COVID-19 At UNH: Students Asked To Consider Sheltering In Place
Amid rising coronavirus infections on campus, students at the University of New Hampshire are being asked by school officials to consider sheltering in place to curb the growing spread of COVID-19 among students and university staff.
In a letter to students distributed Wednesday, UNH Senior Vice Provost for Student Life Kenneth Holmes wrote about his concern about "rapidly rising COVID-19 cases at UNH," the email read, adding that "for ultimate safety" students might consider sheltering in place.
"For ultimate safety," Holmes wrote, "consider sheltering in place—only leaving your room to attend classes and labs, to get meals, for safe exercise, to study in the library or for other essential tasks."
The last day of in-person classes at UNH this semester is November 20, and Holmes said that a significant number of students had already left campus to finish the semester remotely, be it voluntary or by eviction.

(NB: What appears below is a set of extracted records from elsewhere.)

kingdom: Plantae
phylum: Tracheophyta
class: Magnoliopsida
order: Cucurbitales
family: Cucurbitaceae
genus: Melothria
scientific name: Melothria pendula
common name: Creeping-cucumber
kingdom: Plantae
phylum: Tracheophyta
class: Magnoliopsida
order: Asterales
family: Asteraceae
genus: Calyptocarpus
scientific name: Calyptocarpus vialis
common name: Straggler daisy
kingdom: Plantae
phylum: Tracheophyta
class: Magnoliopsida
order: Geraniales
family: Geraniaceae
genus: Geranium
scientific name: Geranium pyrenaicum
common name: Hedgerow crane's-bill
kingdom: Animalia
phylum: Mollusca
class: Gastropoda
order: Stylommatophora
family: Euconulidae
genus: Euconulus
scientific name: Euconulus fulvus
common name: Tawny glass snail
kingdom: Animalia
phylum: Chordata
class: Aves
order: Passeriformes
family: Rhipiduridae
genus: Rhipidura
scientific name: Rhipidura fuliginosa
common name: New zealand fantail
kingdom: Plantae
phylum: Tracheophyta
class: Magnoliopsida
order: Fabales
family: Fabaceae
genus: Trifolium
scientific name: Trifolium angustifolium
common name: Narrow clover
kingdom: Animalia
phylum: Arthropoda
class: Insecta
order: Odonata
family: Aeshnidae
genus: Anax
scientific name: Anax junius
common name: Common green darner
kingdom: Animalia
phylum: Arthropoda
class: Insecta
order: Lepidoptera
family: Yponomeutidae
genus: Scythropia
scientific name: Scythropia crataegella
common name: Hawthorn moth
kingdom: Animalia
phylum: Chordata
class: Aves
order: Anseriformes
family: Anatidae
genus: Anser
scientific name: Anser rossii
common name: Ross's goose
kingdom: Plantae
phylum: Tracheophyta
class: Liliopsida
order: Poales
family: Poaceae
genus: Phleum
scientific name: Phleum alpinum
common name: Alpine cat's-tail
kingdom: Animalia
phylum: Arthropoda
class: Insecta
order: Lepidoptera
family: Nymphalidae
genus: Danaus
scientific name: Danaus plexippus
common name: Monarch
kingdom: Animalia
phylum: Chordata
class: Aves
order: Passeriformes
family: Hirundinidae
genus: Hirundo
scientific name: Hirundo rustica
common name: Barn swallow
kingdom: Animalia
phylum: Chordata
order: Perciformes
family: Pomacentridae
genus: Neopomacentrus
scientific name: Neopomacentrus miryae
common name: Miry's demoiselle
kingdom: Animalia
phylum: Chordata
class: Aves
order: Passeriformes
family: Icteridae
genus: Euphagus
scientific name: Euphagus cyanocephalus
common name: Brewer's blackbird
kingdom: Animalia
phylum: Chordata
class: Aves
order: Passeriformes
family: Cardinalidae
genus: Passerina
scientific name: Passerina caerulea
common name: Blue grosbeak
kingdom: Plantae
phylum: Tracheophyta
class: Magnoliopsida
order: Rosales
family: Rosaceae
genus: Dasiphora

"If you are planning to return to your permanent residence for the winter break," Holmes wrote, "you should take every possible precaution to reduce your risk of contracting the virus before you leave. Continue to submit your COVID-19 tests until you are ready to leave campus."
As of Thursday, UNH had 108 active coronavirus infections and 393 students in quarantine. Among the active cases, 96 were students and 11 were staff members. The university estimates it is testing just over 3,000 people per day.
"We have seen an increase in positive cases among students since the Halloween weekend," Holmes sent in a separate email to colleagues. "While we still do not have any known transmission from within a classroom, let’s all be very vigilant in the last few days. Our testing and tracing team has been very effective getting students into isolation and quarantine quickly and all that data has been uploaded into the Wildcat Pass."